Santosh Desai takes us through the pre-liberalisation India. What it meant to live and grow up in those years. For those of us who had a taste of life in those decades it’s an interesting journey back to shortages, austerity, restraint, and low key lifestyle of the middle class. For Gen-Next the book is a peek into a scenario they will never know because our economic reforms have really pitch-forked the burgeoning middle class into a lifestyle where consumer is king, there is no licence Raj, and life is lived on a faster track!
The highpoints of the book in these times when the line between good literature and journalism is getting blurred is that it falls in the ‘Journalism is Literature in a hurry’ category and makes interesting reading. A sentence in one of the chapters goes thus, ‘Looking back, one is struck by how little material was used in creating such a rich and satisfying experience. Scarcity, when pooled, seemed to transform magically into an abiding sense of plenty.’ Paisa vasool, says the author, was another major element in every activity – be it a film, the price of vegetables, or the hair clips one buys after devoting much time and lots of energy to bargaining.
It was both interesting and amazing the manner in which the little pleasures of life came from – watching Chitrahaar in homes which had television, and it mattered very little if you knew the owner of the television, or popular tastes created by Antakshari, and Vividh Bharati, or the family outings astride “Hamara Bajaj” (please note, families were yet to get into the ‘Hum do hamare do’ mode).

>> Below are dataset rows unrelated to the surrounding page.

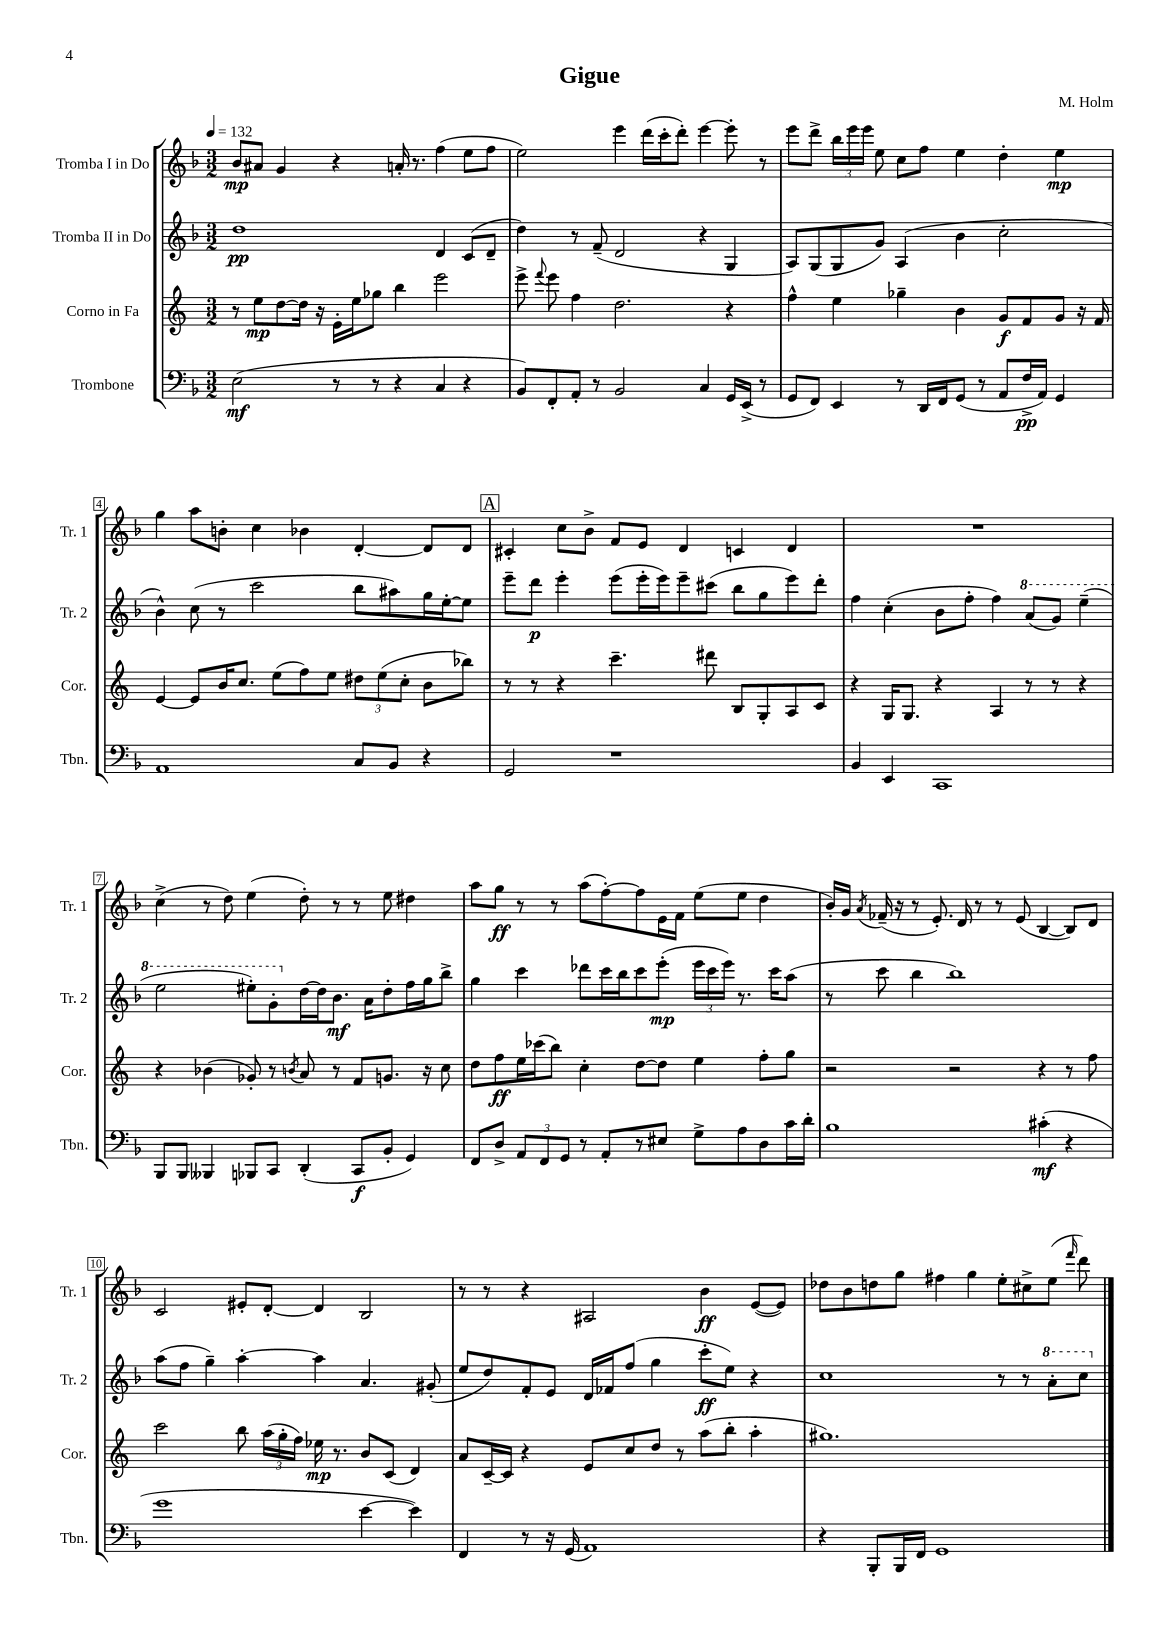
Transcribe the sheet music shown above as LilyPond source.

\header { title = "Gigue" composer = "M. Holm" }
<<
\new StaffGroup <<
\new Staff = "s0" \with { instrumentName = "Tromba I in Do" shortInstrumentName = "Tr. 1" } {
    \clef treble \key f \major \numericTimeSignature \time 3/2 \tempo 4 = 132
    \autoBeamOff bes'8[\mp ais'8] g'4 r4 a'16-. r8. f''4( e''8[ f''8] |
    e''2) e'''4 d'''16[( c'''16-. d'''8]-.) e'''4~ e'''8-. r8 |
    e'''8[ d'''8]-> \tuplet 3/2 { bes''16[ e'''16 e'''16] } e''8 c''8[ f''8] e''4 d''4-. e''4\mp |
    g''4 a''8[ b'8]-. c''4 bes'4 d'4~-. d'8[ d'8] |
    \mark \markup { \box "A" } cis'4-. c''8[ bes'8]-> f'8[ e'8] d'4 c'4 d'4 |
    R1. |
    c''4->( r8 d''8) e''4( d''8-.) r8 r8 e''8 dis''4 |
    a''8[ g''8]\ff r8 r8 a''8[( f''8~-.) f''8 e'16 f'16] e''8[( e''8] d''4 |
    bes'16[-.) g'16] \acciaccatura { a'8 } fes'16--( r16 r8 e'8.-.) d'16 r8 r8 e'8( bes4~ bes8[) d'8] |
    c'2 eis'8[-. d'8]~-. d'4 bes2 |
    r8 r8 r4 ais2 bes'4\ff e'8[~( e'8]) |
    des''8[ bes'8 d''8 g''8] fis''4 g''4 e''8[-. cis''8-> e''8]( \grace { f'''16 } d'''8) \bar "|." |
}
\new Staff = "s1" \with { instrumentName = "Tromba II in Do" shortInstrumentName = "Tr. 2" } {
    \clef treble \key f \major \numericTimeSignature \time 3/2
    \autoBeamOff d''1\pp d'4 c'8[( d'8]-- |
    d''4) r8 f'8--( d'2 r4 g4 |
    a8[) g8( g8 g'8]) a4( bes'4 c''2-. |
    bes'4-^) c''8( r8 c'''2 bes''8[ ais''8) g''16 e''16~-. e''8] |
    \mark \markup { \box "A" } e'''8[-- d'''8]\p e'''4-. e'''8[( e'''16-. e'''16) e'''8-- cis'''8]( bes''8[ g''8 e'''8) d'''8]-. |
    f''4 c''4-.( bes'8[ f''8]-. f''4) \ottava #1 a''8[( g''8]) e'''4--( |
    e'''2 eis'''8[-.) g''8-. \ottava #0 d''16~ d''16 bes'8.]\mf a'16[ d''8-. f''16 g''16 bes''8]-> |
    g''4 c'''4 des'''8[ c'''16 bes''16 c'''8 e'''8]-.\mp( \tuplet 3/2 { e'''16[ c'''16 e'''16]) } r8. c'''16[ a''8]( |
    r8 c'''8 bes''4 bes''1) |
    a''8[( f''8] g''4--) a''4~-. a''4 a'4. gis'8-.( |
    e''8[ d''8) f'8-. e'8] d'16[ fes'16 f''8]( g''4 c'''8[-.\ff e''8]) r4 |
    c''1 r8 r8 \ottava #1 a''8[-. c'''8] \ottava #0 \bar "|." |
}
\new Staff = "s2" \with { instrumentName = "Corno in Fa" shortInstrumentName = "Cor." } {
    \clef treble \key c \major \numericTimeSignature \time 3/2
    \autoBeamOff r8 e''8[\mp d''8~ d''16] r16 e'16[-. e''16 ges''8] b''4 e'''2 |
    e'''8-> \appoggiatura { f'''8 } e'''8 f''4 d''2. r4 |
    f''4-^ e''4 ges''4-- b'4 g'8[\f f'8 g'8] r16 f'16 |
    e'4~ e'8[ b'16 c''8.] e''8[( f''8) e''8] \tuplet 3/2 { dis''8[ e''8( c''8]-. } b'8[ bes''8]) |
    \mark \markup { \box "A" } r8 r8 r4 c'''4.-- dis'''8 b8[ g8-. a8 c'8] |
    r4 g16[ g8.] r4 a4 r8 r8 r4 |
    r4 bes'4( ges'8-.) r8 \acciaccatura { b'8 } a'8 r8 f'8[ g'8.] r16 c''8 |
    d''8[ f''8\ff e''16 ces'''16( b''8]) c''4-. d''8[~ d''8] e''4 f''8[-. g''8] |
    r2 r2 r4 r8 f''8 |
    c'''2 b''8 \tuplet 3/2 { a''16[( g''16-. f''16]) } ees''16\mp r8. b'8[ c'8]( d'4) |
    a'8[ c'16~-- c'16] r4 e'8[ c''8 d''8] r8 a''8[( b''8]-. a''4-. |
    gis''1.) \bar "|." |
}
\new Staff = "s3" \with { instrumentName = "Trombone" shortInstrumentName = "Tbn." } {
    \clef bass \key f \major \numericTimeSignature \time 3/2
    \autoBeamOff e2\mf( r8 r8 r4 c4 r4 |
    bes,8[) f,8-. a,8]-. r8 bes,2 c4 g,16[ e,16]->( r8 |
    g,8[ f,8]) e,4 r8 d,16[ f,16 g,8]( r8 a,8[ f16->\pp a,16]) g,4 |
    a,1 c8[ bes,8] r4 |
    \mark \markup { \box "A" } g,2 r1 |
    bes,4 e,4 c,1 |
    bes,,8[ bes,,8] beses,,4 bes,,8[ c,8] d,4-.( c,8[\f bes,8]-. g,4) |
    f,8[ d8]-> \tuplet 3/2 { a,8[ f,8 g,8] } r8 a,8[-. r8 eis8] g8[-> a8 d8 c'16 d'16]-. |
    bes1 cis'4-.\mf( r4 |
    g'1 e'4~ e'4) |
    f,4 r8 r16 g,16( a,1) |
    r4 bes,,8[-. bes,,16 f,16] g,1 \bar "|." |
}
>>
>>
\layout { \context { \Score \override BarNumber.stencil = #(make-stencil-boxer 0.1 0.3 ly:text-interface::print) } }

It is not that all of the nearly 400 pages have been devoted to the pre-liberalisation days. Desai’s narrative follows up with the coming of age of the post liberalisation India – eating out, mobility for girls in lesser towns with the arrival of lighter, cheaper two wheelers, Maruti on the roads, the Indian nightie becomes a formal garb as does the salwar-kameez!
There is a chapter titled ‘Badges of Modernity’ – ‘My parents never once told me that they loved me,’ begins thus and concludes, ‘but as our sense of separateness gets formed more firmly, we will need more bridges to communicate to our loved ones. More greeting cards, more gifts on birthdays, and perhaps, more celebrations of Father’s Day and Mother’s Day.’ What transpires between these two sentences is the new mode of expressing love (!) and it also speaks to us how the market has taken over this tender emotion with gimmicks like cards, and ‘Days’ dedicated to parents to remind us where we came from.
At the end of it, what does the author feel –is it the India of ‘Slumdog Millionaire’ or is ‘India Shining’? The truth as he sees it is closer to the latter. ‘The good news perhaps is that the India story is real but that it is about the middle, not the top…the light we see today is of a million matchsticks that are flickering in unison. And that is good news.’ By breaking up the chapters into small readable pieces, mostly below a thousand words, this book has the added charm of not demanding continuous reading, but you can take your pick, go back and forth and remind yourself of ‘the good, the bad and the better’ of India.